The overall MAE figure for the sensitivity analysis, that is the mean level of ‘error’ across all 20 sensitivity tests for all 38 countries, is ±0.017. The MAE can also be calculated for each sensitivity test or each set of tests. The per-set MAE figures is presented in Table 17.3, while the per-test MAE is presented in the tables in Appendix B. Across the different sets of methodological sensitivity tests, the smallest MAE is ±0.007 for the set of tests varying country selection while the highest MAE is ±0.023 for the set of tests changing the reference date.

Finally, the MAE can also be calculated by country, which is also included in Table 17.2 and ranges from ±0.001 to ±0.032. However, given that the same two countries place highest and lowest across most tests the minimum per-country MAE is skewed by the limited variability in these two countries’ scores, when excluding these countries the minimum MAE rises from ±0.001 to ±0.009.

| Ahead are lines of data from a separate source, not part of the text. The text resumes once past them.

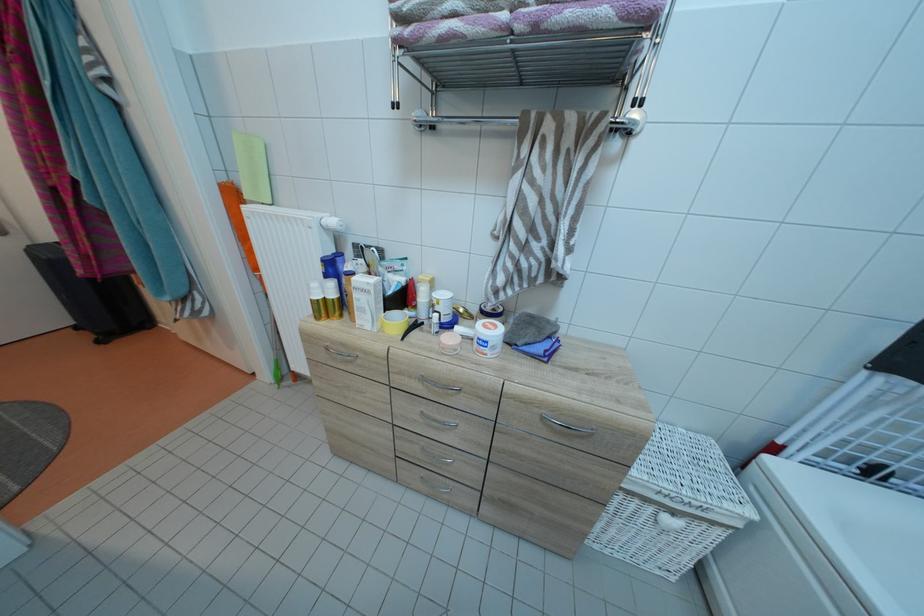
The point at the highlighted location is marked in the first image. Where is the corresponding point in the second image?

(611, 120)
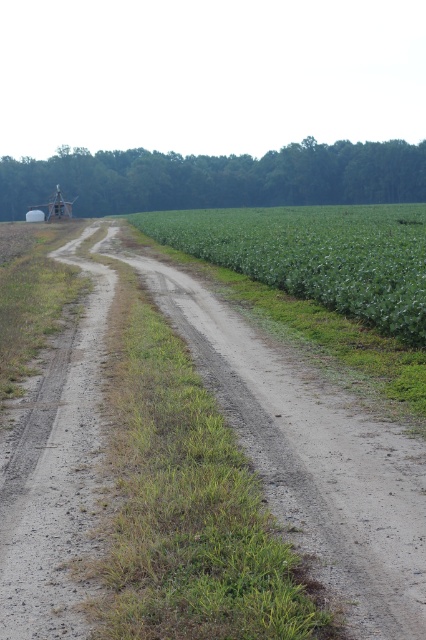
You are standing on the dirt road in the rural scene and want to walk to a specific location. You have two options to choose from, marked as point 1 at coordinates point (313, 412) and point 2 at coordinates point (389, 262). Which point would you reach first if you start walking straight ahead from your current position on the road?

Point (313, 412) is closer to the viewer than point (389, 262), so you will reach point (313, 412) first.

You are driving a tractor that is 3 meters wide. You need to cross the area shown in the image. Can your tractor safely pass through the dusty gravel road at center without encroaching into the green leafy corn field at center?

The dusty gravel road at center is narrower than the green leafy corn field at center. Since your tractor is 3 meters wide, it may not fit safely on the road if the road is narrower than 3 meters. You should check the road width before proceeding.

You are a farmer driving a tractor that is 2 meters wide. You are on the dusty gravel road at center and want to pass under the green leafy corn field at center. Can your tractor fit under the corn field without hitting it?

The dusty gravel road at center is positioned under the green leafy corn field at center, so the tractor may not fit under the corn field as the road is below it. You should check the clearance height before proceeding.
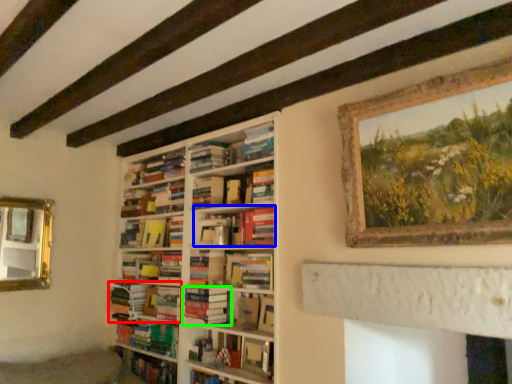
Question: Estimate the real-world distances between objects in this image. Which object is farther from book (highlighted by a red box), book (highlighted by a blue box) or book (highlighted by a green box)?

Choices:
 (A) book
 (B) book

Answer: (A)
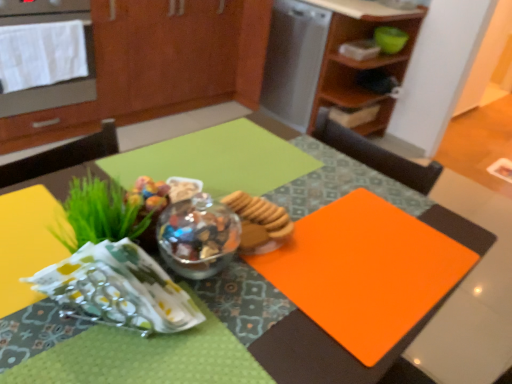
Describe the element at coordinates (361, 61) in the screenshot. The width and height of the screenshot is (512, 384). I see `wooden cabinet at upper right, placed as the 2th cabinetry when sorted from left to right` at that location.

Where is `wooden cabinet at upper right, the first cabinetry in the right-to-left sequence`? The image size is (512, 384). wooden cabinet at upper right, the first cabinetry in the right-to-left sequence is located at coordinates (361, 61).

Image resolution: width=512 pixels, height=384 pixels. In order to click on matte wood cabinetry at upper center, the first cabinetry viewed from the left in this screenshot , I will do `click(158, 67)`.

Describe the element at coordinates (365, 271) in the screenshot. I see `orange matte placemat at center` at that location.

Image resolution: width=512 pixels, height=384 pixels. What do you see at coordinates (294, 60) in the screenshot?
I see `satin silver dishwasher at upper center` at bounding box center [294, 60].

In order to face green leafy grass at left, should I rotate leftwards or rightwards?

Turn left approximately 18.620 degrees to face it.

At what (x,y) coordinates should I click in order to perform the action: click on green leafy grass at left. Please return your answer as a coordinate pair (x, y). Looking at the image, I should click on (99, 213).

In order to click on wooden cabinet at upper right, the first cabinetry in the right-to-left sequence in this screenshot , I will do `click(361, 61)`.

Is satin silver dishwasher at upper center closer to the viewer compared to orange matte placemat at center?

No.

Are satin silver dishwasher at upper center and orange matte placemat at center beside each other?

There is a gap between satin silver dishwasher at upper center and orange matte placemat at center.

Who is smaller, satin silver dishwasher at upper center or orange matte placemat at center?

satin silver dishwasher at upper center is smaller.

Considering the points (198, 100) and (342, 361), which point is in front, point (198, 100) or point (342, 361)?

Point (342, 361)

How different are the orientations of matte wood cabinetry at upper center, the first cabinetry viewed from the left, and orange matte placemat at center in degrees?

The angular difference between matte wood cabinetry at upper center, the first cabinetry viewed from the left, and orange matte placemat at center is 179 degrees.

Does matte wood cabinetry at upper center, the first cabinetry viewed from the left, have a greater width compared to orange matte placemat at center?

Incorrect, the width of matte wood cabinetry at upper center, the first cabinetry viewed from the left, does not surpass that of orange matte placemat at center.

Does point (113, 76) come behind point (379, 34)?

No, it is not.

Considering the sizes of matte wood cabinetry at upper center, the first cabinetry viewed from the left, and teal bowl at upper right in the image, is matte wood cabinetry at upper center, the first cabinetry viewed from the left, taller or shorter than teal bowl at upper right?

In the image, matte wood cabinetry at upper center, the first cabinetry viewed from the left, appears to be taller than teal bowl at upper right.

From the picture: Can you tell me how much matte wood cabinetry at upper center, which is the 2th cabinetry in right-to-left order, and teal bowl at upper right differ in facing direction?

The angular difference between matte wood cabinetry at upper center, which is the 2th cabinetry in right-to-left order, and teal bowl at upper right is 0.526 degrees.

From a real-world perspective, who is located higher, matte wood cabinetry at upper center, which is the 2th cabinetry in right-to-left order, or teal bowl at upper right?

From a 3D spatial view, teal bowl at upper right is above.

Is satin silver dishwasher at upper center far from orange matte placemat at center?

satin silver dishwasher at upper center is positioned a significant distance from orange matte placemat at center.

From the image's perspective, is satin silver dishwasher at upper center located above or below orange matte placemat at center?

Clearly, from the image's perspective, satin silver dishwasher at upper center is above orange matte placemat at center.

How different are the orientations of satin silver dishwasher at upper center and orange matte placemat at center in degrees?

satin silver dishwasher at upper center and orange matte placemat at center are facing 91.2 degrees away from each other.

Between satin silver dishwasher at upper center and orange matte placemat at center, which one appears on the left side from the viewer's perspective?

Positioned to the left is orange matte placemat at center.

Between teal bowl at upper right and wooden cabinet at upper right, the first cabinetry in the right-to-left sequence, which one has more height?

wooden cabinet at upper right, the first cabinetry in the right-to-left sequence.

Considering the sizes of teal bowl at upper right and wooden cabinet at upper right, the first cabinetry in the right-to-left sequence, in the image, is teal bowl at upper right bigger or smaller than wooden cabinet at upper right, the first cabinetry in the right-to-left sequence,?

teal bowl at upper right is smaller than wooden cabinet at upper right, the first cabinetry in the right-to-left sequence.

Considering the positions of objects teal bowl at upper right and wooden cabinet at upper right, placed as the 2th cabinetry when sorted from left to right, in the image provided, who is behind, teal bowl at upper right or wooden cabinet at upper right, placed as the 2th cabinetry when sorted from left to right,?

teal bowl at upper right is behind.

Which of these two, orange matte placemat at center or matte wood cabinetry at upper center, which is the 2th cabinetry in right-to-left order, is bigger?

matte wood cabinetry at upper center, which is the 2th cabinetry in right-to-left order, is bigger.

Based on the photo, how many degrees apart are the facing directions of orange matte placemat at center and matte wood cabinetry at upper center, which is the 2th cabinetry in right-to-left order?

180 degrees.

From a real-world perspective, is orange matte placemat at center positioned above or below matte wood cabinetry at upper center, which is the 2th cabinetry in right-to-left order?

In terms of real-world spatial position, orange matte placemat at center is above matte wood cabinetry at upper center, which is the 2th cabinetry in right-to-left order.

Is orange matte placemat at center not inside satin silver dishwasher at upper center?

Yes, orange matte placemat at center is not within satin silver dishwasher at upper center.

Considering the relative sizes of orange matte placemat at center and satin silver dishwasher at upper center in the image provided, is orange matte placemat at center thinner than satin silver dishwasher at upper center?

Incorrect, the width of orange matte placemat at center is not less than that of satin silver dishwasher at upper center.

In the scene shown: From a real-world perspective, who is located higher, orange matte placemat at center or satin silver dishwasher at upper center?

satin silver dishwasher at upper center is physically above.

The image size is (512, 384). I want to click on appliance behind the orange matte placemat at center, so click(294, 60).

Identify the location of the 2nd cabinetry above the orange matte placemat at center (from the image's perspective). (158, 67).

Looking at this image, estimate the real-world distances between objects in this image. Which object is closer to satin silver dishwasher at upper center, matte wood cabinetry at upper center, the first cabinetry viewed from the left, or orange matte placemat at center?

matte wood cabinetry at upper center, the first cabinetry viewed from the left, is closer to satin silver dishwasher at upper center.

Considering their positions, is wooden cabinet at upper right, placed as the 2th cabinetry when sorted from left to right, positioned closer to green leafy grass at left than matte wood cabinetry at upper center, which is the 2th cabinetry in right-to-left order?

matte wood cabinetry at upper center, which is the 2th cabinetry in right-to-left order, lies closer to green leafy grass at left than the other object.

Which object lies further to the anchor point wooden cabinet at upper right, placed as the 2th cabinetry when sorted from left to right, brushed metal oven at upper left or green leafy grass at left?

Based on the image, green leafy grass at left appears to be further to wooden cabinet at upper right, placed as the 2th cabinetry when sorted from left to right.

When comparing their distances from brushed metal oven at upper left, does green leafy grass at left or matte wood cabinetry at upper center, the first cabinetry viewed from the left, seem closer?

Among the two, matte wood cabinetry at upper center, the first cabinetry viewed from the left, is located nearer to brushed metal oven at upper left.

Considering their positions, is teal bowl at upper right positioned further to brushed metal oven at upper left than orange matte placemat at center?

orange matte placemat at center.

Which object lies nearer to the anchor point brushed metal oven at upper left, matte wood cabinetry at upper center, which is the 2th cabinetry in right-to-left order, or green leafy grass at left?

Table 17.2: Variation in country ranking across sensitivity analyses
Country	2019 results		Range of country's ranks in sensitivity analysis					Mean absolute error (MAE)
Country	Score	Rank	Country coverage	Reference date	Alternative weightings	Adjust base data	Imputation method	Mean absolute error (MAE)
GBR	1.000	1	1	1	1-2	1	1-2	0.003
NZL	0.980	2	2	2	1-2	2	1-2	0.019
CAN	0.916	3	3	3	3	3	3-5	0.021
FIN	0.883	4	4	4-5	4-5	4	3-4	0.013
AUS	0.863	5	5	4-5	4-5	5-6	4-7	0.014
DNK	0.832	6	5-6	7-9	6-8	5-7	5-7	0.021
NOR	0.830	7	6-7	6	6-7	6-10	5-7	0.010
NLD	0.794	8	7-8	8-9	8-10	8-9	8-9	0.014
KOR	0.785	9	8-10	9-11	6-11	7-11	10	0.019
SWE	0.785	10	9-10	7-10	8-10	8-9	8-9	0.009
USA	0.765	11	11	10-11	10-11	10-11	11	0.029
EST	0.674	12	10-12	12-17	12	12-13	12-15	0.023
CHE	0.650	13	11-13	13-14	13-14	12-15	12-15	0.020
IRL	0.625	14	14-16	15-16	14-17	14-15	16-17	0.021
FRA	0.619	15	12-15	12-14	13-16	13-15	12-15	0.012
AUT	0.617	16	13-15	15-16	13-16	16-17	13-15	0.014
ESP	0.599	17	15-17	13-17	15-17	16-17	16-17	0.010
MEX	0.507	18	17-19	19-20	18-24	18-23	18-20	0.020
DEU	0.505	19	16-19	18-21	18-19	19-21	18-20	0.010
LTU	0.487	20	18-20	18-20	20-22	20-21	20-22	0.018
BEL	0.485	21	19-22	18-22	20-21	19-20	18-21	0.017
JPN	0.472	22	17-21	21-22	19-24	18-23	21-24	0.020
LVA	0.466	23	20-23	23-26	20-24	24	24-26	0.031
CHL	0.454	24	21-24	23-25	22-24	22-23	21-23	0.014
ITA	0.419	25	22-25	23-25	25-26	25	23-25	0.014
SVN	0.369	26	23-26	26-28	25-26	26	25-26	0.018
ISR	0.315	27	27	24-27	27	27	27-29	0.022
POL	0.282	28	24-28	28-36	28-29	28-29	27-29	0.025
PRT	0.259	29	25-29	29-30	28-29	31	28-31	0.015
CZE	0.245	30	26-30	27-32	30-32	28-30	30-31	0.018
ISL	0.228	31	31	30-32	30-32	29-30	28-31	0.019
TUR	0.189	32	27-32	28-32	30-35	32	32-33	0.026
SVK	0.172	33	28-33	31-34	32-35	33	32-34	0.015
BGR	0.147	34	—	34-35	33-34	35	35-36	0.016
HRV	0.140	35	—	36-37	34-36	34	33-34	0.019
ROU	0.127	36	—	35-37	36-37	36	35-37	0.022
GRC	0.107	37	29-34	33-35	34-38	37	36-37	0.027
HUN	0.000	38	30-35	38	37-38	38	38	0.001
Table 5.6.A in the original 2019 publication

Table 17.3: Summary of variation in ranking changes across sensitivity analysis sets
	Country coverage	Reference date	Alternative weightings	Adjust base data	Imputation method
Mean absolute error (MAE)	0.007	0.023	0.018	0.014	0.022
Countries with no change in rank	8	5	3	16	3
Largest difference in rank	5	8	6	5	3
Average difference in rank	2	2	2	1	2
Table 5.6.A in the original 2019 publication

Cross-referencing note

This was presented as chapter 5 in the original 2019 publication.